→ What is needed
Please write out each entry below exactly as it appears.

Stored items
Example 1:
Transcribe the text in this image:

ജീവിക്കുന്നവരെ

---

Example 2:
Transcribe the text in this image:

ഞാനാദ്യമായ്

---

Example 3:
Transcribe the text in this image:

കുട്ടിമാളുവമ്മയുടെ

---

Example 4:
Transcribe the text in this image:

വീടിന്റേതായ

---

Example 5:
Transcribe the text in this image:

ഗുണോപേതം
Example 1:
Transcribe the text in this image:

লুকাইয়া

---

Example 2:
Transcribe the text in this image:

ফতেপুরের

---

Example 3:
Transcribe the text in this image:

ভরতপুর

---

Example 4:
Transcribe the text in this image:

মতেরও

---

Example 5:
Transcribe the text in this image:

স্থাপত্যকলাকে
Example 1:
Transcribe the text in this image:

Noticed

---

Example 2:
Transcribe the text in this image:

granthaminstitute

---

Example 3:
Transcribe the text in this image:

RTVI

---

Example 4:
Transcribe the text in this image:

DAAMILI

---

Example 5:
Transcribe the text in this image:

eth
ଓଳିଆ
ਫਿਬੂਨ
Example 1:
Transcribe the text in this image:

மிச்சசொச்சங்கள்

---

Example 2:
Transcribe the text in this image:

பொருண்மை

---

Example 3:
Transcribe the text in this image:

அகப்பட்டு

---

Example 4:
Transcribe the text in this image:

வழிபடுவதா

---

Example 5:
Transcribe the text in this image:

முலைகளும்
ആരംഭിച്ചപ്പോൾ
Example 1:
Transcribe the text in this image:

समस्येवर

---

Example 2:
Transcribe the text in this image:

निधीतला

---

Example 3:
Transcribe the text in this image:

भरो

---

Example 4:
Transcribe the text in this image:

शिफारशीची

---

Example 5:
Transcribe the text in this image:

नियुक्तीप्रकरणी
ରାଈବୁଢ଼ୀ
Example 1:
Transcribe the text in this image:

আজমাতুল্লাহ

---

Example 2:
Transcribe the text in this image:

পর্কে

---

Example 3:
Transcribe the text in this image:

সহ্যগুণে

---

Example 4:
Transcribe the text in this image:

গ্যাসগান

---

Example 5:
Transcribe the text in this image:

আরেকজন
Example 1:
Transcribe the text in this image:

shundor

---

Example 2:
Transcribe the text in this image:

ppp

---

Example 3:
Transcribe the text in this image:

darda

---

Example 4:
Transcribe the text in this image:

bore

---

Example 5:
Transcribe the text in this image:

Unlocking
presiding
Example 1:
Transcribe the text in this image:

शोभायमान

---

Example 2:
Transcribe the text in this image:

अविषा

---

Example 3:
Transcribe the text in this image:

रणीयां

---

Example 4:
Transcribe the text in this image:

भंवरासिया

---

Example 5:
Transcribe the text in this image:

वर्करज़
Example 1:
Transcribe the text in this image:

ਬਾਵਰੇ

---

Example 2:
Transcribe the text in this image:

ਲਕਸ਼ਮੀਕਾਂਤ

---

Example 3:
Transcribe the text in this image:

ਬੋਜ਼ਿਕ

→ Solution to this problem
Example 1:
Transcribe the text in this image:

ജീവിക്കുന്നവരെ

---

Example 2:
Transcribe the text in this image:

ഞാനാദ്യമായ്

---

Example 3:
Transcribe the text in this image:

കുട്ടിമാളുവമ്മയുടെ

---

Example 4:
Transcribe the text in this image:

വീടിന്റേതായ

---

Example 5:
Transcribe the text in this image:

ഗുണോപേതം
Example 1:
Transcribe the text in this image:

লুকাইয়া

---

Example 2:
Transcribe the text in this image:

ফতেপুরের

---

Example 3:
Transcribe the text in this image:

ভরতপুর

---

Example 4:
Transcribe the text in this image:

মতেরও

---

Example 5:
Transcribe the text in this image:

স্থাপত্যকলাকে
Example 1:
Transcribe the text in this image:

Noticed

---

Example 2:
Transcribe the text in this image:

granthaminstitute

---

Example 3:
Transcribe the text in this image:

RTVI

---

Example 4:
Transcribe the text in this image:

DAAMILI

---

Example 5:
Transcribe the text in this image:

eth
ଓଳିଆ
ਫਿਬੂਨ
Example 1:
Transcribe the text in this image:

மிச்சசொச்சங்கள்

---

Example 2:
Transcribe the text in this image:

பொருண்மை

---

Example 3:
Transcribe the text in this image:

அகப்பட்டு

---

Example 4:
Transcribe the text in this image:

வழிபடுவதா

---

Example 5:
Transcribe the text in this image:

முலைகளும்
ആരംഭിച്ചപ്പോൾ
Example 1:
Transcribe the text in this image:

समस्येवर

---

Example 2:
Transcribe the text in this image:

निधीतला

---

Example 3:
Transcribe the text in this image:

भरो

---

Example 4:
Transcribe the text in this image:

शिफारशीची

---

Example 5:
Transcribe the text in this image:

नियुक्तीप्रकरणी
ରାଈବୁଢ଼ୀ
Example 1:
Transcribe the text in this image:

আজমাতুল্লাহ

---

Example 2:
Transcribe the text in this image:

পর্কে

---

Example 3:
Transcribe the text in this image:

সহ্যগুণে

---

Example 4:
Transcribe the text in this image:

গ্যাসগান

---

Example 5:
Transcribe the text in this image:

আরেকজন
Example 1:
Transcribe the text in this image:

shundor

---

Example 2:
Transcribe the text in this image:

ppp

---

Example 3:
Transcribe the text in this image:

darda

---

Example 4:
Transcribe the text in this image:

bore

---

Example 5:
Transcribe the text in this image:

Unlocking
presiding
Example 1:
Transcribe the text in this image:

शोभायमान

---

Example 2:
Transcribe the text in this image:

अविषा

---

Example 3:
Transcribe the text in this image:

रणीयां

---

Example 4:
Transcribe the text in this image:

भंवरासिया

---

Example 5:
Transcribe the text in this image:

वर्करज़
Example 1:
Transcribe the text in this image:

ਬਾਵਰੇ

---

Example 2:
Transcribe the text in this image:

ਲਕਸ਼ਮੀਕਾਂਤ

---

Example 3:
Transcribe the text in this image:

ਬੋਜ਼ਿਕ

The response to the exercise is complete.